Yum Brands, the parent company of Taco Bell, KFC, and Pizza Hut, reported quarterly earnings that surpassed Wall Street estimates on Wednesday, fueled by strong demand for value-oriented menu items and effective promotional strategies.
Financial Highlights
The company posted adjusted earnings per share of $1.45, beating the analyst consensus of $1.38. Revenue came in at $6.8 billion, also above expectations of $6.7 billion. Same-store sales rose 3% globally, with Taco Bell leading the way with a 5% increase in the United States.
Value Deals Drive Traffic
Yum Brands' focus on affordability has resonated with cost-conscious consumers amid persistent inflation. Taco Bell's 'Cravings Value Menu' and limited-time offers have attracted budget-minded diners. KFC and Pizza Hut also benefited from bundled meals and discounts, contributing to the overall growth.

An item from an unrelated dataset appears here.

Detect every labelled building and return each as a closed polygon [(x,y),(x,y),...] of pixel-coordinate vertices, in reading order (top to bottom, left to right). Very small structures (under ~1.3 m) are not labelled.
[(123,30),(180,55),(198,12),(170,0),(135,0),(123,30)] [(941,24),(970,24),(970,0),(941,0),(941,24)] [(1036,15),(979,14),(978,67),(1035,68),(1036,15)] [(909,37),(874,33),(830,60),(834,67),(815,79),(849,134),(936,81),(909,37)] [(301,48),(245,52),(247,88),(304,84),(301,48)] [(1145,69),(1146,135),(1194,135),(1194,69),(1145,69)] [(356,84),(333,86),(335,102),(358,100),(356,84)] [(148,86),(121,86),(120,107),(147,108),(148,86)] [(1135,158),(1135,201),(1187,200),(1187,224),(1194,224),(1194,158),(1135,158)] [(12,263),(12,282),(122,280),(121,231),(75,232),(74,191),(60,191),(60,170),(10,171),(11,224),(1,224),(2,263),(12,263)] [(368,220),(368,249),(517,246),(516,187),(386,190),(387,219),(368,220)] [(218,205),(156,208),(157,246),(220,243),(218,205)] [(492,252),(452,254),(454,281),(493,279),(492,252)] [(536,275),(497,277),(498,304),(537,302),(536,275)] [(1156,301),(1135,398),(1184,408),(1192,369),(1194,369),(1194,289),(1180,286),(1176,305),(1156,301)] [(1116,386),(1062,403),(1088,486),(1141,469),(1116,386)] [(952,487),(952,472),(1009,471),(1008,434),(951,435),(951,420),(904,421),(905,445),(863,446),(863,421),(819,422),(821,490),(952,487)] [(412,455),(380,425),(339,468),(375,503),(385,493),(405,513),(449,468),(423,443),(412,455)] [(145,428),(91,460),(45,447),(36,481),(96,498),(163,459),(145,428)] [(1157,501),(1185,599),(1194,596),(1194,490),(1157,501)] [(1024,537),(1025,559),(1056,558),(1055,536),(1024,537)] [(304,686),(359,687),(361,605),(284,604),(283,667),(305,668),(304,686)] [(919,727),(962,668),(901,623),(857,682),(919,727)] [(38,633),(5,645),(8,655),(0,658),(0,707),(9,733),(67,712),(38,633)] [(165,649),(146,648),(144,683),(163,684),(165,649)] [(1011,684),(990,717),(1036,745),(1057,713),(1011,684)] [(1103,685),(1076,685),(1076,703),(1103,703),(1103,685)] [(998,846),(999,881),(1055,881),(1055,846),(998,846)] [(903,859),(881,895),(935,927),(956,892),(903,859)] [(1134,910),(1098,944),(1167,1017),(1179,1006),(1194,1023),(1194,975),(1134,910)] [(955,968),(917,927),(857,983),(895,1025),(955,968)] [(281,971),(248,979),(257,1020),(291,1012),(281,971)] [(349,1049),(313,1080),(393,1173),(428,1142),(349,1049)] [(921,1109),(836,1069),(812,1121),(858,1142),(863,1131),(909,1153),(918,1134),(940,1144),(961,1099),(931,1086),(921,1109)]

CEO David Gibbs highlighted the company's ability to adapt to changing consumer preferences. "Our value platforms are clearly resonating with customers," Gibbs said in a statement. "We remain confident in our ability to navigate the current environment and deliver long-term growth."
Regional Performance
In the U.S., same-store sales increased 4%, driven by Taco Bell's strong performance. International markets saw a 2% rise, with particular strength in Latin America and the Middle East. However, sales in China were flat due to ongoing COVID-19 restrictions.
Outlook
Yum Brands reaffirmed its full-year 2026 earnings forecast, projecting adjusted earnings per share of $5.80 to $5.95. The company also announced plans to open 1,500 new restaurants globally in 2026, with a focus on digital and delivery channels.
"We are investing in technology and infrastructure to enhance the customer experience and drive efficiency," said CFO Chris Turner. "Our digital sales now account for over 25% of total revenue, and we expect that trend to continue."
Shares of Yum Brands rose 2.5% in after-hours trading following the earnings release.